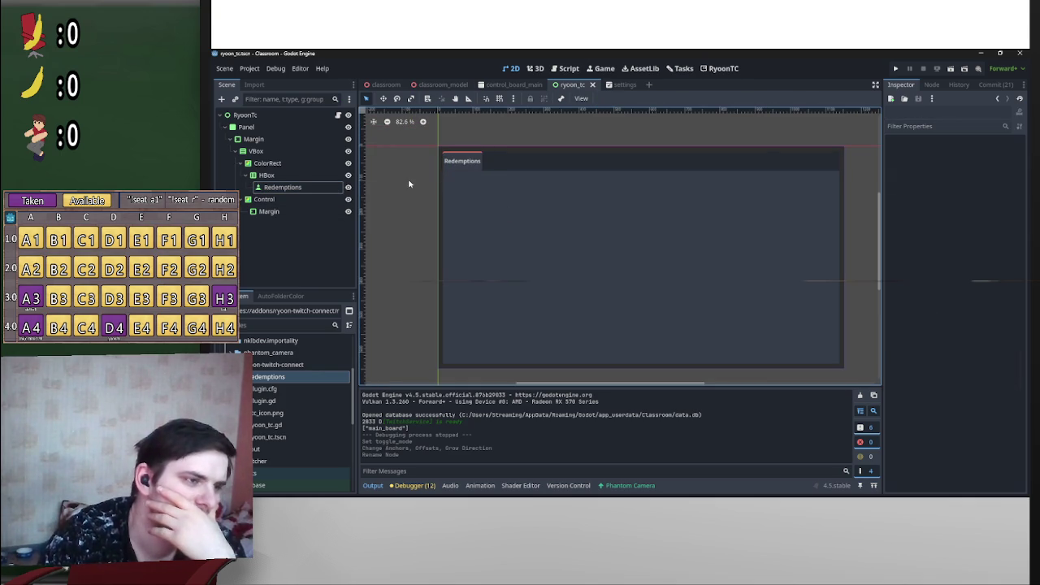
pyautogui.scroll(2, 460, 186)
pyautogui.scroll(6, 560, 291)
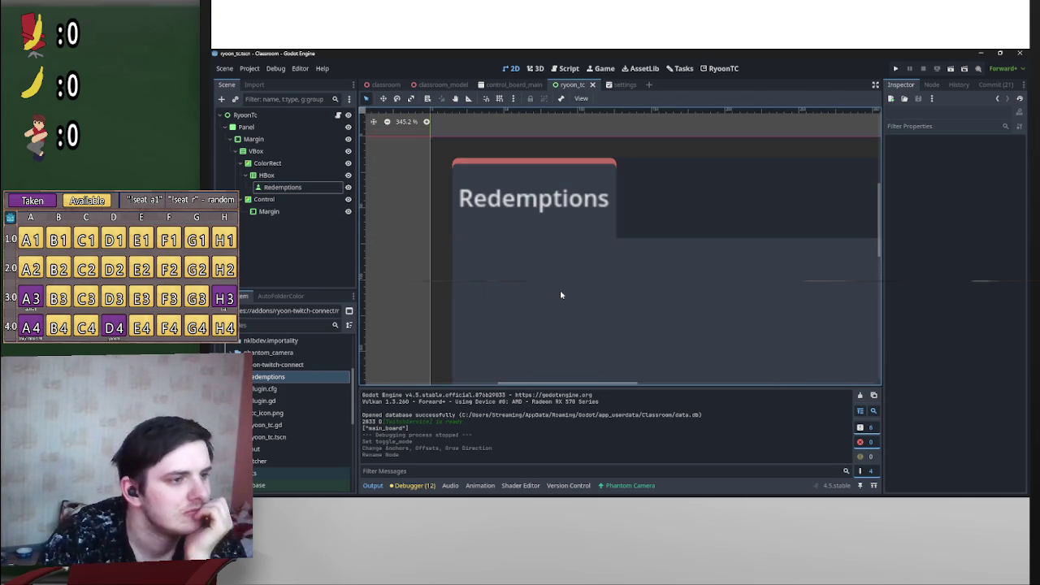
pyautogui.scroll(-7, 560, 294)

--

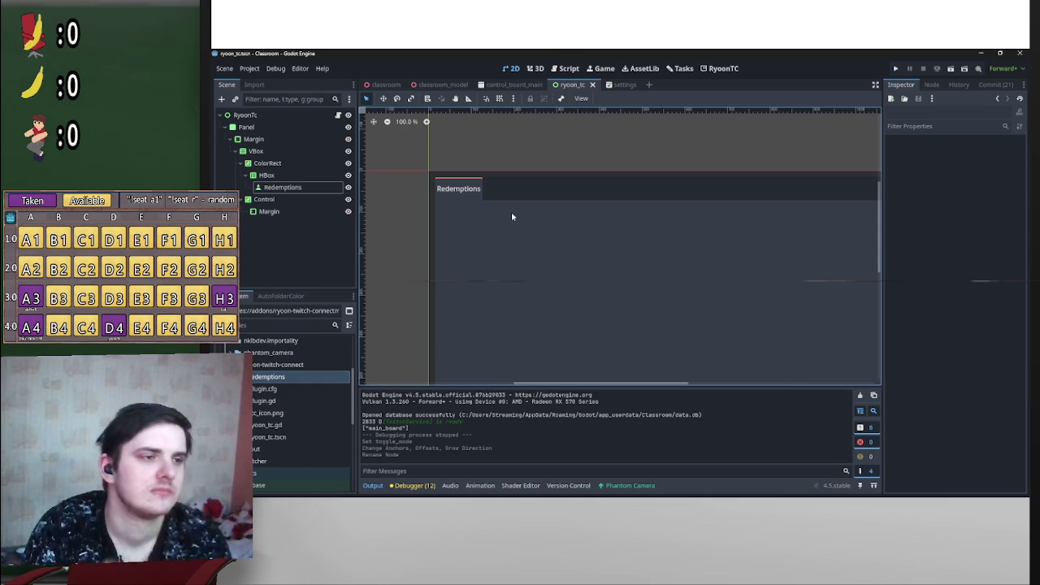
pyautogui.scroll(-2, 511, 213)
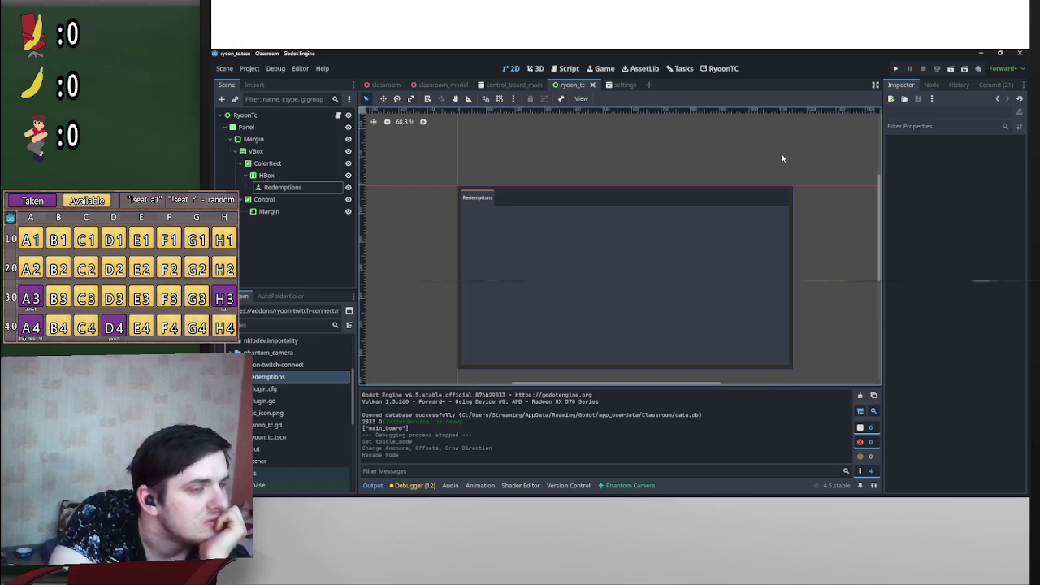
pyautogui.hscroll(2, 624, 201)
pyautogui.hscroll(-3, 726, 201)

--

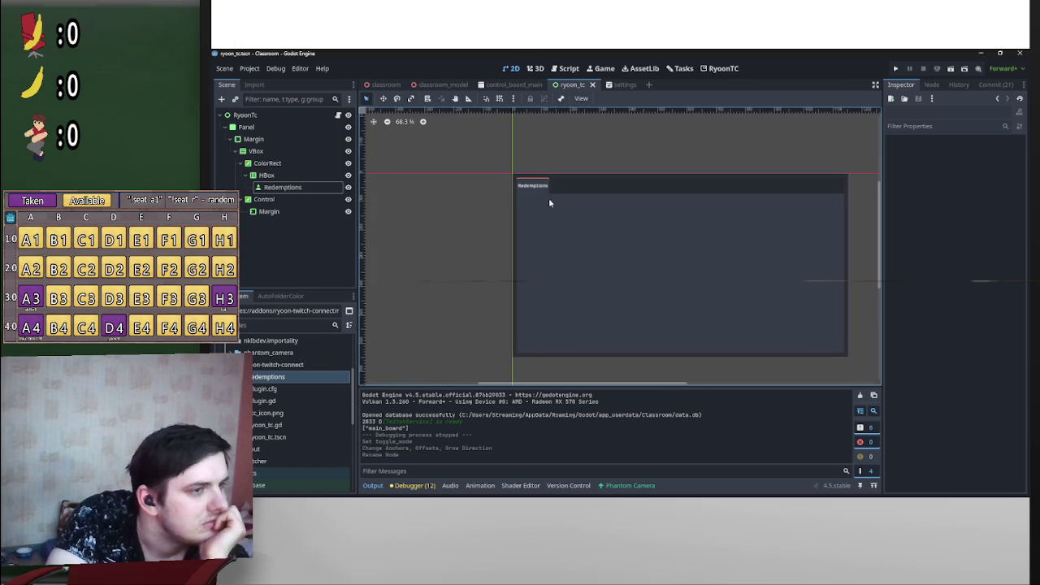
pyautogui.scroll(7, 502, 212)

= EXERCISE PROMPT =
Set the pictures aside and reproduce exactly the lines above, from the line holding "pyautogui.scroll(6, 560, 291)" through the line holding "pyautogui.scroll(-7, 560, 294)", both included, with nothing else.

= TASK OUTPUT =
pyautogui.scroll(6, 560, 291)
pyautogui.scroll(-7, 560, 294)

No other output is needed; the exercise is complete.